En primer lugar, un partido no puede exigir bipartidismo cuando muchos de sus representantes siguen sin reconocer que Biden ganó de manera legítima e incluso los que al fin reconocieron la victoria de Biden se pasaron semanas siguiéndole la corriente a afirmaciones infundadas de una elección robada.

Las quejas de que sería “divisorio” por parte de los demócratas aprobar un proyecto de ley de alivio en una votación de línea de partido, utilizando la reconciliación para evitar el filibusterismo, también son bastante irrisorias viniendo de un partido que hizo exactamente lo mismo en 2017, cuando promulgó un gran recorte de impuestos, una legislación que, a diferencia del alivio de la pandemia, no era una respuesta a ninguna crisis evidente, sino que solo era parte de una lista de deseos conservadora.

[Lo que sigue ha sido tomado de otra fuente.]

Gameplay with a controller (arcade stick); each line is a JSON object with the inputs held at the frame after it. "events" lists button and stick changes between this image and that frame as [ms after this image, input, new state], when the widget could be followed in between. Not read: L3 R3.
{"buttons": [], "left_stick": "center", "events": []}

Ah, y ese recorte de impuestos se aprobó a toda prisa ante una amplia oposición pública: solo el 29 por ciento de los estadounidenses aprobó ese proyecto de ley, mientras que el 56 por ciento lo desaprobó. En cambio, las principales disposiciones del plan de Biden son muy populares: el 79 por ciento de la gente aprueba los nuevos cheques de estímulo y el 69 por ciento está a favor tanto de la extensión de las prestaciones por desempleo como de la ayuda a los gobiernos estatales y locales.

Así pues, cuando un partido intenta aplicar políticas con un apoyo público abrumador mientras el otro se opone a ellas, ¿quién es con exactitud el que divide?

Esperen, hay más.

Todo el mundo sabía que los republicanos, a quienes de la noche a la mañana dejaron de preocuparles los déficits cuando Donald Trump asumió el cargo, redescubrirían de repente los horrores de la deuda pública cuando Joe Biden llegara al poder. Lo que ni siquiera yo esperaba era verlos quejarse de que el plan de Biden da demasiada ayuda a las familias relativamente acomodadas.

De nuevo, consideren el recorte de impuestos de 2017. Según el Centro de Política Fiscal, que es apartidista, ese proyecto de ley les daba el 79 por ciento de sus beneficios a las personas que ganan más de 100.000 dólares al año. Dio más a los estadounidenses con ingresos superiores al millón de dólares, apenas el 0,4 por ciento de los contribuyentes, que la exención fiscal total para quienes viven con menos de 75.000 dólares al año, es decir, la mayoría de la población. ¿Y ahora los republicanos dicen preocuparse por la equidad?

En resumen, todo en esta contraoferta republicana apesta a mala fe, el mismo tipo de mala fe que el Partido Republicano mostró en 2009 cuando intentó bloquear los esfuerzos del presidente Barack Obama para rescatar la economía tras la crisis financiera de 2008.

Por desgracia, Obama no supo captar la naturaleza de su oposición y suavizó sus políticas en un vano intento de ganarse el apoyo del partido opositor. Esta vez, parece que los demócratas entienden que es una trampa y no se dejarán engañar de nuevo.

Así que está bien que Biden hable con los republicanos y los escuche. Pero, ¿debería hacer alguna concesión sustancial para intentar ganárselos? ¿Debería dejar que las negociaciones con los republicanos retrasen la aprobación de su plan de rescate? En absoluto. Solo tiene que lograr su aprobación.